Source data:
# # # #

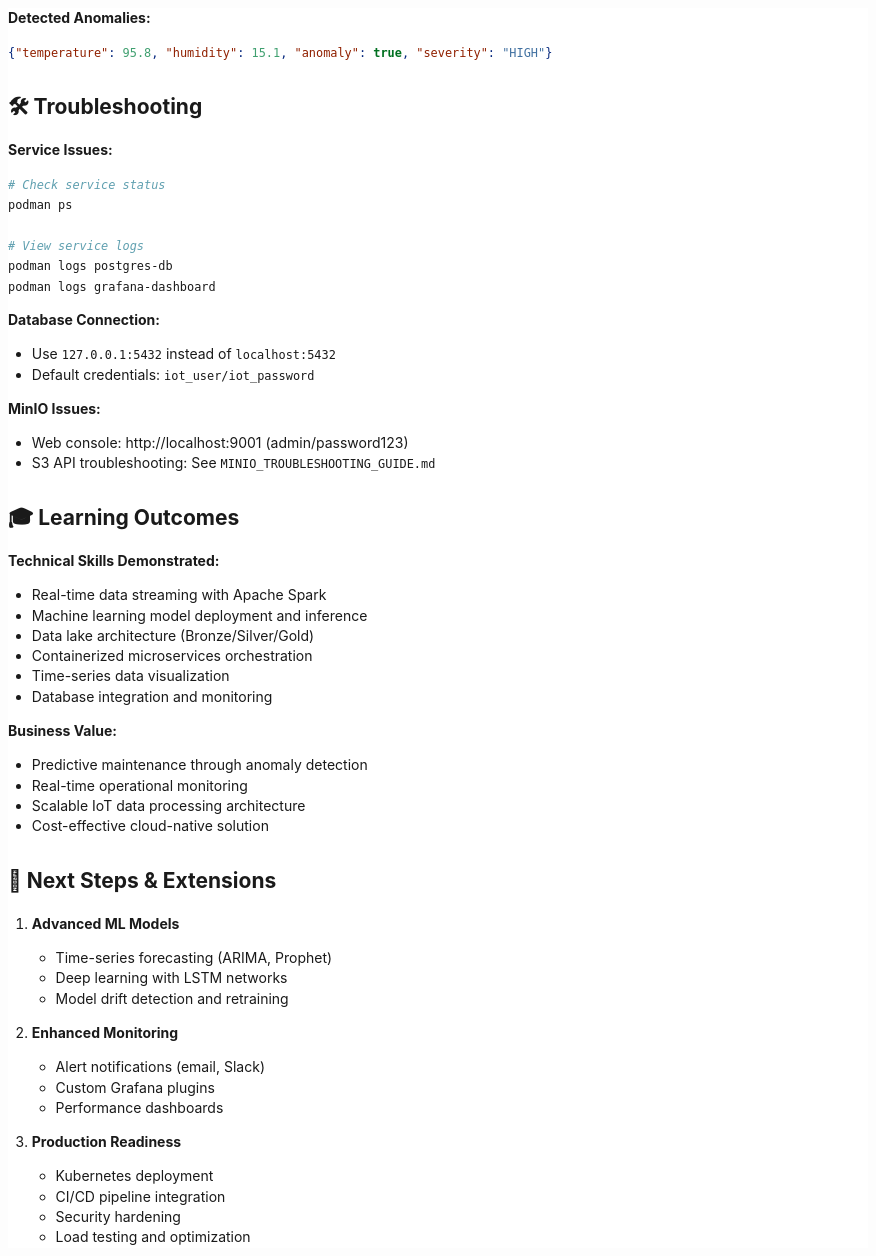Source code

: **Detected Anomalies:**
```json
{"temperature": 95.8, "humidity": 15.1, "anomaly": true, "severity": "HIGH"}
```

## 🛠️ Troubleshooting

**Service Issues:**
```bash
# Check service status
podman ps

# View service logs
podman logs postgres-db
podman logs grafana-dashboard
```

**Database Connection:**
- Use `127.0.0.1:5432` instead of `localhost:5432`
- Default credentials: `iot_user/iot_password`

**MinIO Issues:**
- Web console: http://localhost:9001 (admin/password123)
- S3 API troubleshooting: See `MINIO_TROUBLESHOOTING_GUIDE.md`

## 🎓 Learning Outcomes

**Technical Skills Demonstrated:**
- Real-time data streaming with Apache Spark
- Machine learning model deployment and inference
- Data lake architecture (Bronze/Silver/Gold)
- Containerized microservices orchestration
- Time-series data visualization
- Database integration and monitoring

**Business Value:**
- Predictive maintenance through anomaly detection
- Real-time operational monitoring
- Scalable IoT data processing architecture
- Cost-effective cloud-native solution

## 🚀 Next Steps & Extensions

1. **Advanced ML Models**
   - Time-series forecasting (ARIMA, Prophet)
   - Deep learning with LSTM networks
   - Model drift detection and retraining

2. **Enhanced Monitoring**
   - Alert notifications (email, Slack)
   - Custom Grafana plugins
   - Performance dashboards

3. **Production Readiness**
   - Kubernetes deployment
   - CI/CD pipeline integration
   - Security hardening
   - Load testing and optimization
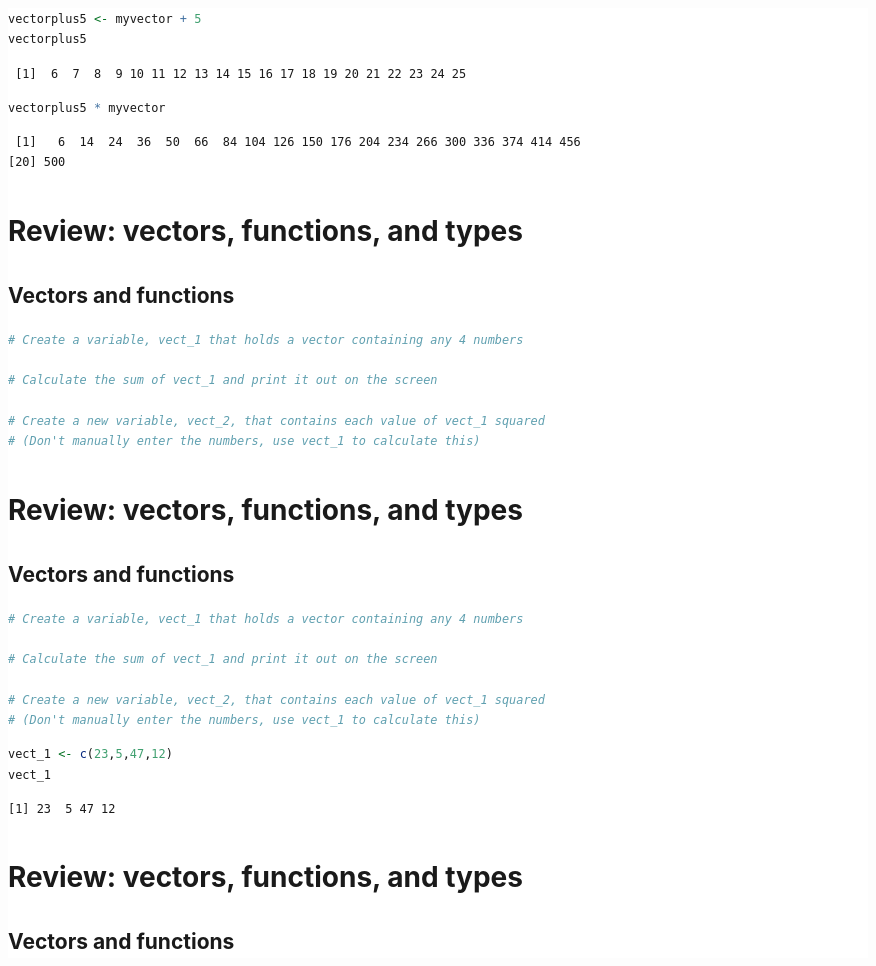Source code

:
 ```r
vectorplus5 <- myvector + 5
vectorplus5
```

```
 [1]  6  7  8  9 10 11 12 13 14 15 16 17 18 19 20 21 22 23 24 25
```

```r
vectorplus5 * myvector
```

```
 [1]   6  14  24  36  50  66  84 104 126 150 176 204 234 266 300 336 374 414 456
[20] 500
```

Review: vectors, functions, and types
========================================================
## Vectors and functions

```r
# Create a variable, vect_1 that holds a vector containing any 4 numbers

# Calculate the sum of vect_1 and print it out on the screen

# Create a new variable, vect_2, that contains each value of vect_1 squared
# (Don't manually enter the numbers, use vect_1 to calculate this)
```


Review: vectors, functions, and types
========================================================
## Vectors and functions

```r
# Create a variable, vect_1 that holds a vector containing any 4 numbers

# Calculate the sum of vect_1 and print it out on the screen

# Create a new variable, vect_2, that contains each value of vect_1 squared
# (Don't manually enter the numbers, use vect_1 to calculate this)
```


```r
vect_1 <- c(23,5,47,12)
vect_1
```

```
[1] 23  5 47 12
```

Review: vectors, functions, and types
========================================================
## Vectors and functions

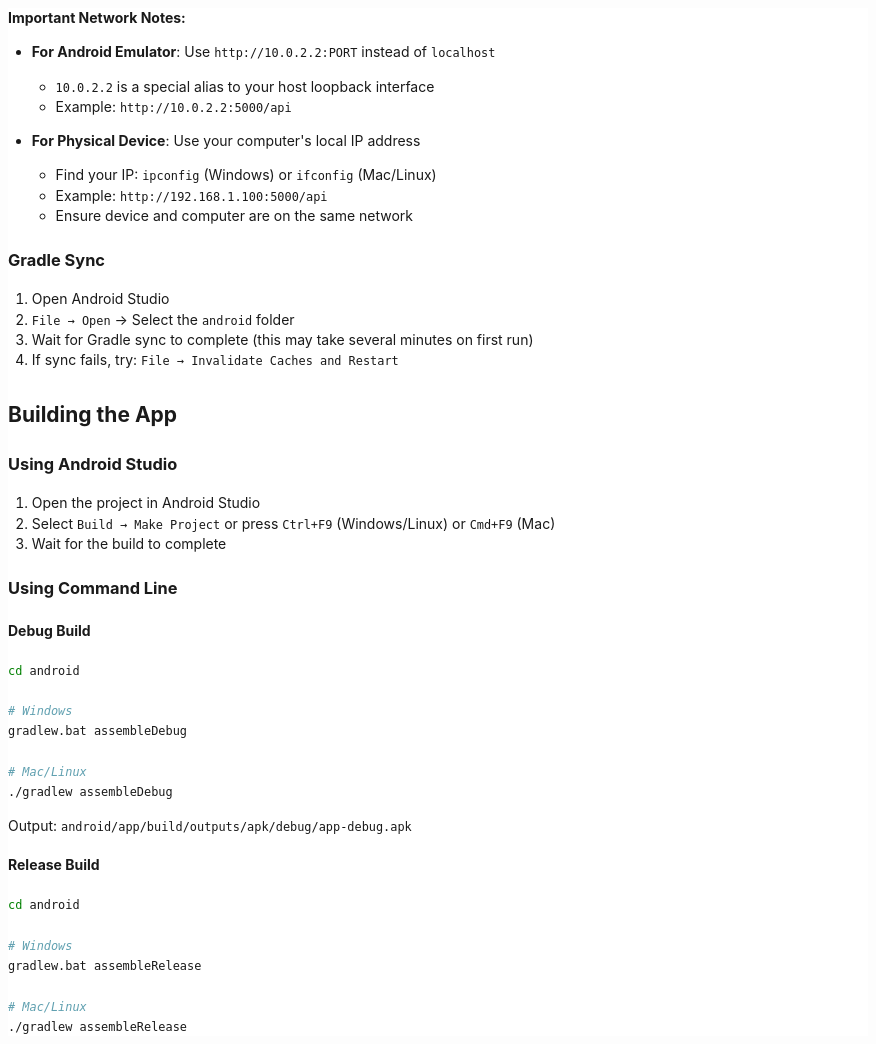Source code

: **Important Network Notes:**

- **For Android Emulator**: Use `http://10.0.2.2:PORT` instead of `localhost`
  - `10.0.2.2` is a special alias to your host loopback interface
  - Example: `http://10.0.2.2:5000/api`

- **For Physical Device**: Use your computer's local IP address
  - Find your IP: `ipconfig` (Windows) or `ifconfig` (Mac/Linux)
  - Example: `http://192.168.1.100:5000/api`
  - Ensure device and computer are on the same network

### Gradle Sync

1. Open Android Studio
2. `File → Open` → Select the `android` folder
3. Wait for Gradle sync to complete (this may take several minutes on first run)
4. If sync fails, try: `File → Invalidate Caches and Restart`

## Building the App

### Using Android Studio

1. Open the project in Android Studio
2. Select `Build → Make Project` or press `Ctrl+F9` (Windows/Linux) or `Cmd+F9` (Mac)
3. Wait for the build to complete

### Using Command Line

#### Debug Build

```bash
cd android

# Windows
gradlew.bat assembleDebug

# Mac/Linux
./gradlew assembleDebug
```

Output: `android/app/build/outputs/apk/debug/app-debug.apk`

#### Release Build

```bash
cd android

# Windows
gradlew.bat assembleRelease

# Mac/Linux
./gradlew assembleRelease
```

# # # #

## Instructions for the task
Return every line from the entries that holds the string "complete".

## Result for this exercise
3. Wait for Gradle sync to complete (this may take several minutes on first run)
3. Wait for the build to complete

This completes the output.